Sondage controversé?

Lors de la présentation du rapport officiel, plusieurs membres de la communauté ont exprimé leur étonnement face à la faible participation au sondage mené par le RSA. Seules 180 personnes y ont répondu. «Ça m’a surprise qu’ils n’aient pas réussi à trouver plus de monde pour répondre», souligne Danielle Launière.

Valérie Jamga Tchatchoua partage cette surprise. «J’ai trouvé qu’il y avait peu de réponses», dit-elle. Avec plus de 40 000 francophones à Calgary (selon le recensement de 2021), elle s’étonne qu’un plus grand nombre de personnes n’ait pas été consulté, notamment les parents du Conseil scolaire FrancoSud.

«Je suis parent au Conseil scolaire FrancoSud et je n’ai jamais reçu le sondage. Ça ne s’est pas rendu. C’est malheureux, parce que des seize écoles du FrancoSud, on aurait eu beaucoup de parents dont les réponses auraient pu être recensées», mentionne-t-elle.

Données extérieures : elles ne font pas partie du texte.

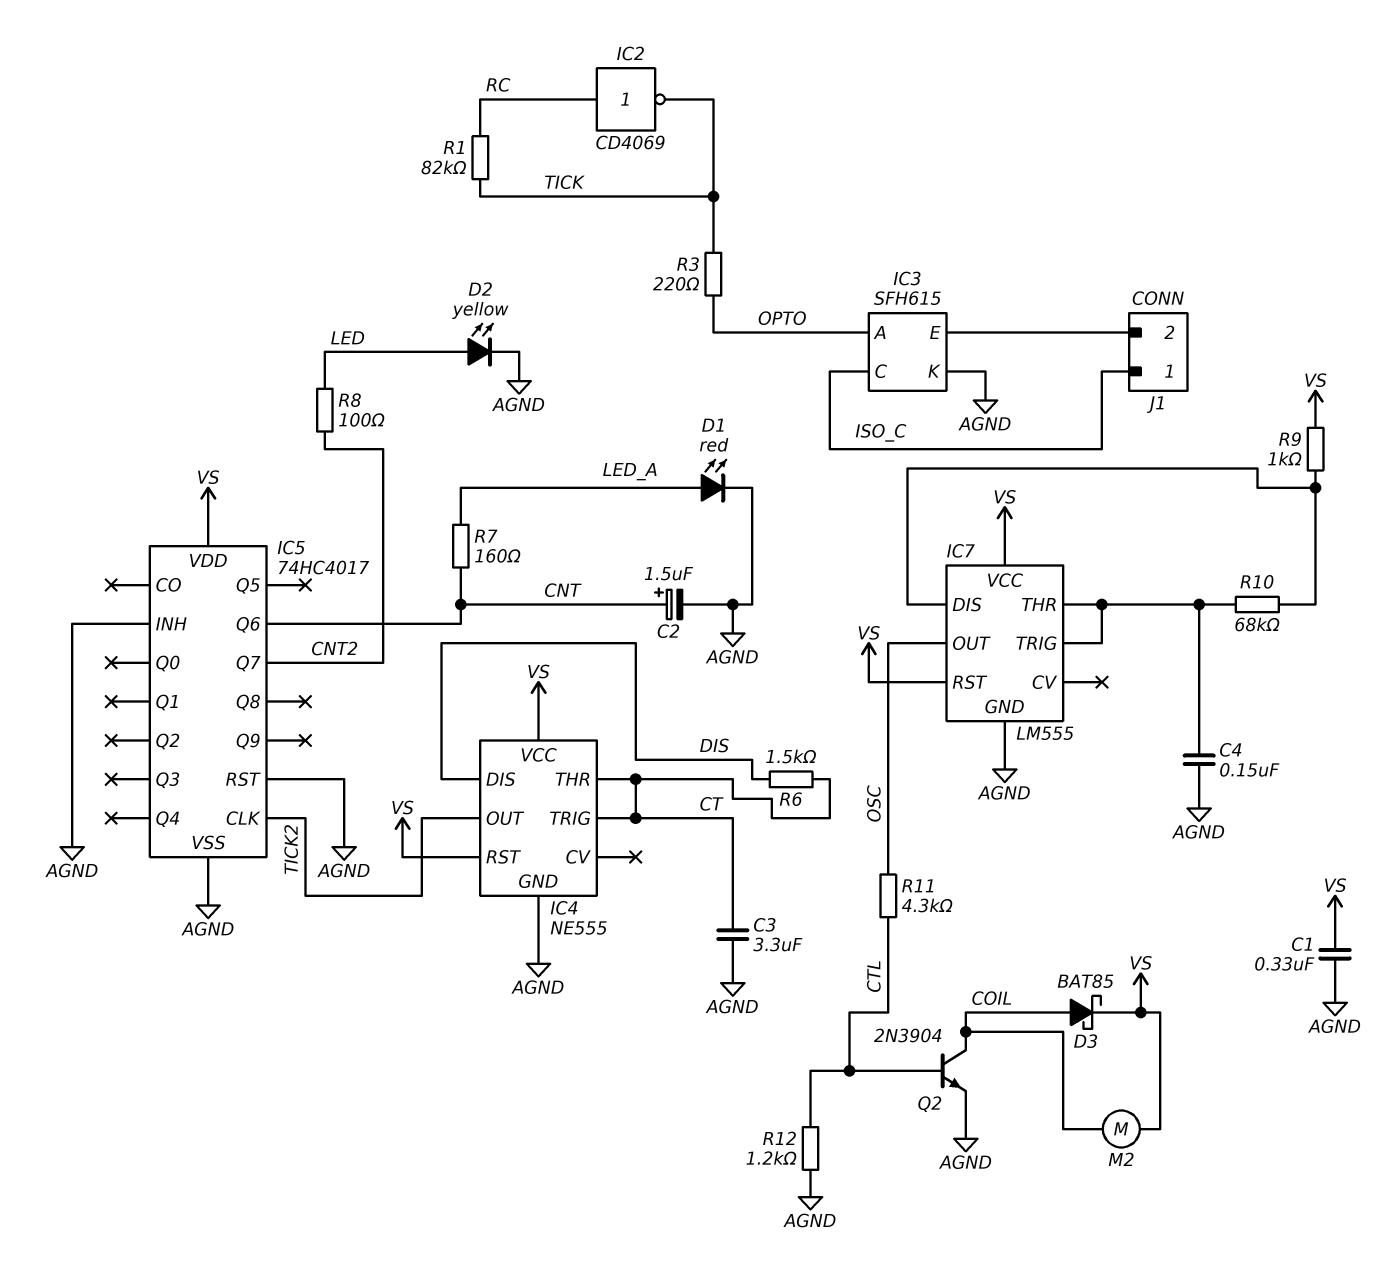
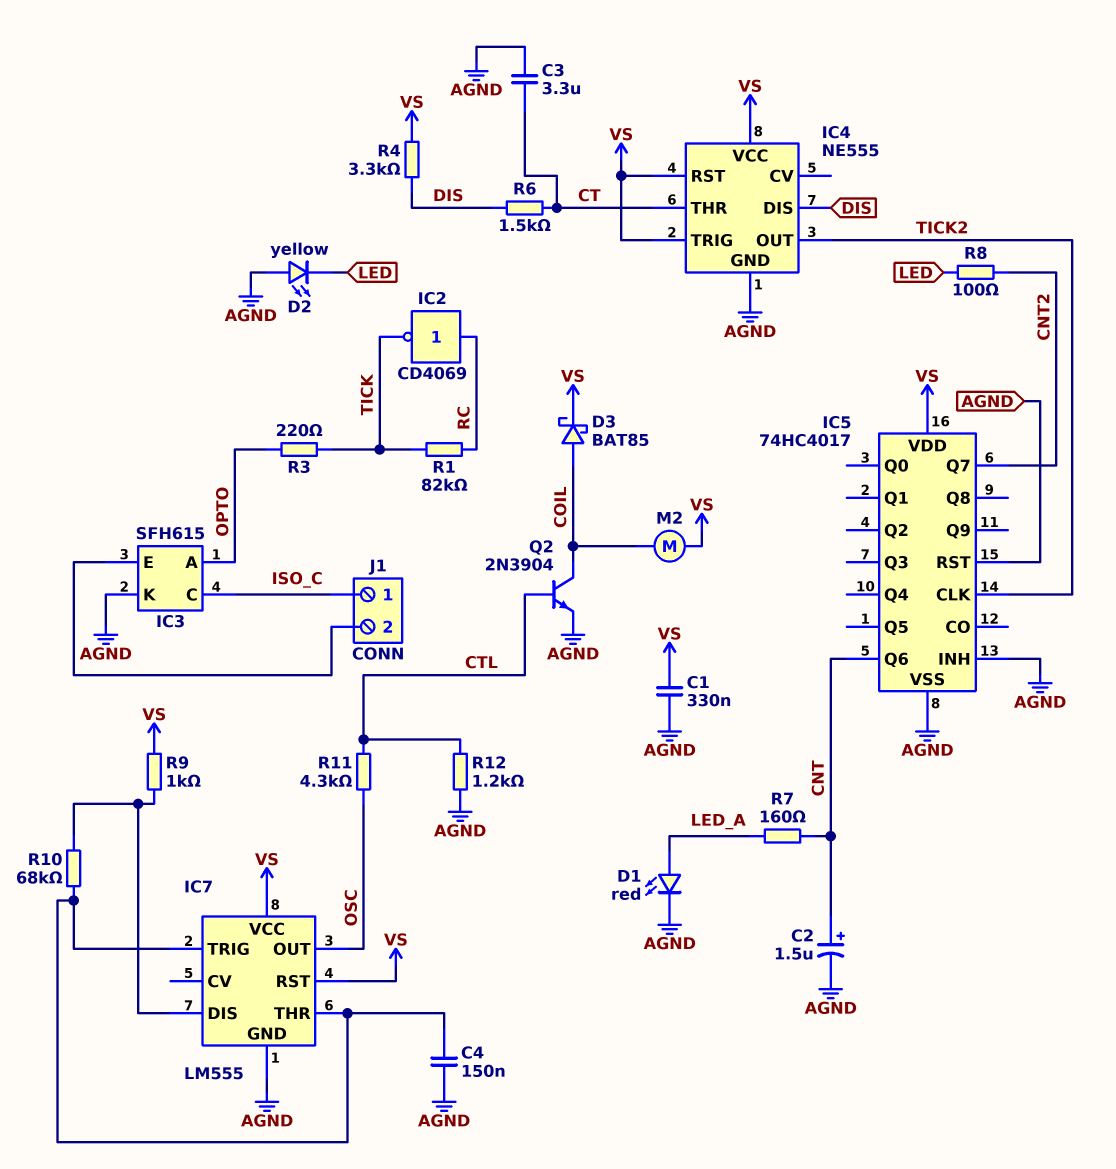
D2: LED yellow (A LED, K AGND) -> LED yellow (A AGND, K LED)
IC4 pin TRIG: CT -> VS
R4: none -> 3.3k (DIS, VS)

De son côté, Marie-Claude Côté assure que le sondage a bel et bien été diffusé dans les écoles, les autorités scolaires et auprès de l’ensemble des partenaires communautaires. «On l’a fait circuler partout», affirme-t-elle.

Même si les résultats obtenus correspondent aux attentes du RSA, la directrice générale reconnaît que le faible taux de participation soulève des questions. «Ce qu’on se demande, c’est comment rejoindre ceux qui n’ont pas répondu? Les enjeux de communication sont assez récurrents dans la communauté», souligne-t-elle.

Matthieu Damer, du cabinet d’audit, de fiscalité et de services-conseils KPMG, a présenté les résultats de l’étude sur les services de santé en français dans la région de Calgary réalisée pour le compte du RSA. Photo : Arnaud Barbet

D’autres pistes à explorer

Le rapport de KPMG, présenté par Matthieu Damer, propose aussi d’autres recommandations au RSA : développer un modèle de prestation intégré avec un partenaire déjà établi, renforcer la visibilité des professionnels francophones et soutenir davantage les nouveaux arrivants dans la reconnaissance de leurs titres.

Selon Valérie Jamga Tchatchoua, il est urgent d’agir par rapport à la reconnaissance des diplômes. «L’immigration francophone hors Québec devrait atteindre 12% d’ici 2029. Il faudra donc plus de professionnels francophones pour répondre à la demande.»

Elle suggère que les professionnels nouvellement arrivés puissent suivre une formation pratique plutôt que de devoir reprendre toutes leurs études. «Ils pourraient faire une résidence de deux, trois ans, par exemple», propose-t-elle.

D’ici la fin juin, le RSA prévoit organiser une nouvelle rencontre avec la communauté francophone de Calgary pour discuter des recommandations et élaborer un plan d’action. «On souhaite créer un conseil, fixer des priorités et des échéanciers réalistes pour les mettre en œuvre», conclut Marie-Claude Côté.